Justin Newcombe erects a fence to make the most of an under-valued area.
A hoary old saying that springs to mind is "there's more than one way to skin a cat" - although I can't speak from experience. There are also many ways build a fence and perhaps I'm a little more qualified to talk on that topic. I am currently renovating the side of my house. To most visitors this seems like the least likely area you'd want to do anything with. For a start, it sits right beside the neighbour's driveway and is a weird wedge shape, like a long triangle of cheese with the tip cut off. In most landscaping situations this area would be consigned to a utility area or path through a landscape garden. I have plenty of room, out back and in the front, for outdoor living, so why bother?
Well, this side of my house is north-east facing and has the most amazing micro-climate. When I spend time there I just want to stay. Even on a relatively cold day this little slice of heaven is positively balmy. I also think some of the best landscaping ideas come from some of the most difficult problems.
The first step is removing the old decapitated hedge and building a fence. Because I don't want a big, dark, intrusive wall, I have built a slat fence. The slats will run on the outside of the posts, giving an uninterrupted line running from end to end. Unlike the pre-made trellis bought in sections, which usually sit between the posts, this won't give me the vertical interruption every two metres or so, which chops up the line.
Besides pulling out the hedge, the biggest job in this project is painting the fence. I highly recommend painting everything before you assemble. I've used two coats of British Paints PrepTech, which is lovely to use and doesn't need priming.
Overall I'm really pleased with the space I've created by building the screen. The gap between the house and the new screen is an odd shape. While I get a bit of a sea view from my front patio and my back patio looks out on to my kitchen garden, this new space is definitely a rough diamond, which with a little spit and polish, will sparkle. Even though there are a few things working against it, it's a great location and you know the other hoary old saying when it comes to property - the three golden rules are location, location, location.
Clear and mark the boundary. If you are unsure, employ a surveyor to find the boundary for you. Check your local council regulations about boundary heights and talk to your neighbours about what you are planning. If you are lucky, they might even give you a hand.

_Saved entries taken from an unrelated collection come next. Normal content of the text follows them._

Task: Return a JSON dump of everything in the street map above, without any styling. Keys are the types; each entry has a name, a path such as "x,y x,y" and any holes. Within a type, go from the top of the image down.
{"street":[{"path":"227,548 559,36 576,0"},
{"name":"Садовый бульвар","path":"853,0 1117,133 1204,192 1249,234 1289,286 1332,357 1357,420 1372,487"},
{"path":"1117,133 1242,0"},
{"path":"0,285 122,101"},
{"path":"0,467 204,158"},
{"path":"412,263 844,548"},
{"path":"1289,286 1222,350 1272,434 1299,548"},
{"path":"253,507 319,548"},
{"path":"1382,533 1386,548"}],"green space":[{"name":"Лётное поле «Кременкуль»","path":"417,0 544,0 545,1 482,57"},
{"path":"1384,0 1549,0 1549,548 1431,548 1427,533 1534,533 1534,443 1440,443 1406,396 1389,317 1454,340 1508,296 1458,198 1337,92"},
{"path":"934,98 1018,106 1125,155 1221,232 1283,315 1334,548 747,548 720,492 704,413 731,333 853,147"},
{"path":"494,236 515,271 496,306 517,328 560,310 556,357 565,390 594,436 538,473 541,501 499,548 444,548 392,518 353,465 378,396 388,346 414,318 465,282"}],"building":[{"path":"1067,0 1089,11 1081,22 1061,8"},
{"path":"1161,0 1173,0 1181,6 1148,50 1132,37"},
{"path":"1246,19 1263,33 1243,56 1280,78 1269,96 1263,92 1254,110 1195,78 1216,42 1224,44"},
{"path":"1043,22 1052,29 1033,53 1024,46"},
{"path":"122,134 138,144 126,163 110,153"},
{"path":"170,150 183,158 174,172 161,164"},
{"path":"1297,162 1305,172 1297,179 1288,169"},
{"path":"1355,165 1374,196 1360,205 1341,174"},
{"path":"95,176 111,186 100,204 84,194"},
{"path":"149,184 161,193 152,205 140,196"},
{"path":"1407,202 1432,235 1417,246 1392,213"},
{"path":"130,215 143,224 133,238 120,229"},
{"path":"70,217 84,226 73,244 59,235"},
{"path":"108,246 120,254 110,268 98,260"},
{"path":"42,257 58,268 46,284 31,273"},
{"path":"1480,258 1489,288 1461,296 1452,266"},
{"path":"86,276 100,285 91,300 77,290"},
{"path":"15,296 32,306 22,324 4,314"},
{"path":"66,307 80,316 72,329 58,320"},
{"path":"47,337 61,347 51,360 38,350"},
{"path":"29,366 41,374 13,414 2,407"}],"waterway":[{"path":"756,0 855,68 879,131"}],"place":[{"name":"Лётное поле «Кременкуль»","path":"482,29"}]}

Set up a string line and dig post holes. In most fencing situations my rule of thumb is one third in the ground, two thirds out. Because this is a taller screen fence, I've moved the posts a bit closer together than I normally would and put them 1500mm apart.
Using pegs (which you can buy by the packet at Bunnings) and props (I usually use fence palings for props) set the posts to the line and check with a level. I use screws instead of nails to attach the props to the peg, which is driven into the ground and the post. This makes both setting the post correctly to the line and removing the prop from the post once the concrete has set, much easier if you are working alone, plus the screws are reusable.
Pour the concrete for the posts re-checking each one with a spirit level as the concrete sets.
Paint everything twice, that's posts, rails and slats. I paid my son Jasper to do mine.
On the back of the posts set a string line to mark the top of the screen and check that it's level using a string level. I used blocklayers' string line pegs to set the line so I can easily move the line up and down the posts. Mark where the string touches each post using a pencil and set square then cut and nail up a fence rail. To make the fence stronger you can cut the rails to fit in between each post but this is a lot of extra work and because in this case its not a solid fence, it is unnecessary. Repeat this step for each row of rails. I've installed four rows, 500mm apart.
Using a string line level, reset the string on the front of the posts mark out each post for the slat.
Hang the slat using clamps then mark the end of the slat so it ends right in the middle of a post. My slats spanned approximately five posts. Cut, then hang the slat. If all your slats are all the same length you can set the posts accordingly, which will reduce the amount of cutting needed. The slats should be staggered so they don't all end on the same post. So start at a different end each time.
Repeat the previous step, working your way down the posts until the screen is finished.
Trim post tops and touch up any exposed timbers with paint.